Speaking at a joint press conference at Kiev's Borispol Airport with the President of the United States, Bill Clinton, Mr Kravchuk declared nuclear weapons the 'most urgent problem in the world' and added: 'Ukraine will carry out its obligations and will not become a country that stands in the way of nuclear disarmament.'
A formal accord, he said, would be signed in Moscow tomorrow by Ukraine, Russian and the US, the target of the bulk of Ukraine's SS-19 and more advanced SS-24 nuclear missiles. But he also suggested that legislators in Kiev might still throw up obstacles. He called on them to be 'more clever' than in the past, saying: 'You cannot step in the same river twice.'
Ukraine has agreed twice before to give up its nuclear weapons - when it signed the Lisbon Protocol two years ago and when Mr Kravchuk met the Russian President, Boris Yeltsin, for a summit meeting last summer. In both cases the commitments quickly dissolved.
Yesterday marked Mr Kravchuk's first public confirmation of an assertion by Mr Clinton on Monday that Kiev had again promised to give up the 1,700 Soviet warheads stationed in Ukraine on missiles and bombers. Mr Clinton stopped off in Kiev last night on his way from Prague to Moscow, the penultimate leg of a European tour dominated by Nato and nuclear weapons.
Mr Clinton hailed Mr Kravchuk's 'courageous decision' and said Ukraine would be invited to link up with Nato under the terms of the Partnership for Peace (PFP) offered to the states of Eastern Europe. This arrangement provides for joint training and other co-operation but does not involve a mutual defence pact like that shared by full members of Nato.
Details of the nuclear accord, thought to involve substantial promises of hard currency compensation, remain sketchy. Mr Clinton promised a 'substantial increase' in US aid and 'significant support and investment' from other western countries. No figures were given.
The Ukrainian parliament last summer declared formal ownership of all nuclear weapons left behind by the Soviet military and, in a separate decision in November, attached a string of stringent conditions to ratification of the Start-1 disarmament treaty covering older missiles in its arsenal.
There are few signs yet that legislators are ready to relinquish what many Ukrainians regard as their best protection against Russia and most effective diplomatic bargaining chip.
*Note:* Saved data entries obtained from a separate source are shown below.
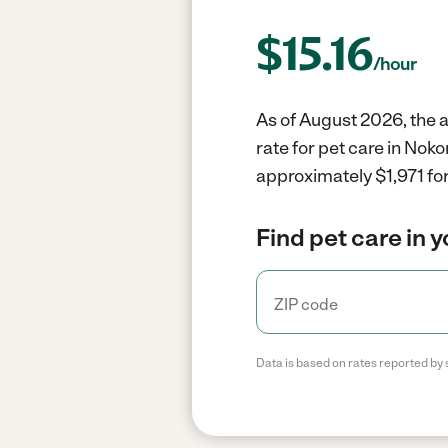
$
15.16
/hour
As of August 2026, the a
rate for pet care in Nok
approximately $1,971 for
Find pet care in 
Data is based on rates reported by 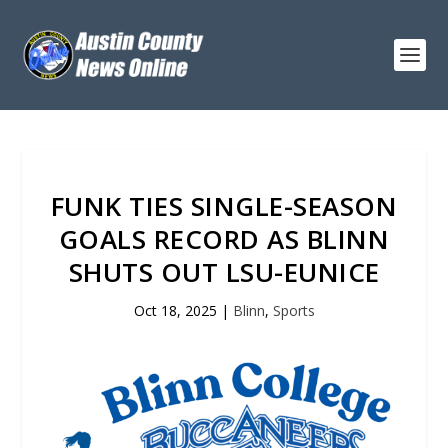
FUNK TIES SINGLE-SEASON
GOALS RECORD AS BLINN
SHUTS OUT LSU-EUNICE
Oct 18, 2025
|
Blinn
,
Sports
If anything, the case for keeping nuclear weapons has grown stronger, with fear of Russia intensified by the electoral successes of Vladimir Zhirinovsky. The catastrophic state of Ukraine's economy, however, could force a change of heart.
Before arriving in Kiev, Mr Clinton succeeded in persuading the leaders of Central Europe to endorse his PFP initiative as a first step towards their possible integration into Nato.
Speaking in Prague after a flurry of meetings with the leaders of the Czech Republic, Poland, Hungary and Slovakia, Mr Clinton said that there was no longer any question of whether Nato would expand - but simply when and how. Asked, furthermore, whether he could imagine Nato standing by in the event of an attack on a Central European country, he said: 'I think it is doubtful.'
While the Central Europeans welcomed his words, they fell far short of the cast-iron security guarantees that their leaders had wanted. President Lech Walesa of Poland, the staunchest advocate of Nato membership for the so-called Visegrad group, bit his tongue sharply. 'Sometimes small is beautiful,' he said. 'This (PFP) is a step in the right direction. It has been decided by the powers of the world and we shall try to make good use of it.'
It was something of a volte face for Mr Walesa, who, until his meeting with Mr Clinton, had been denouncing as woefully inadequate the PFP proposals, under which former Warsaw Pact countries will enjoy limited military co-operation with their former Nato adversaries.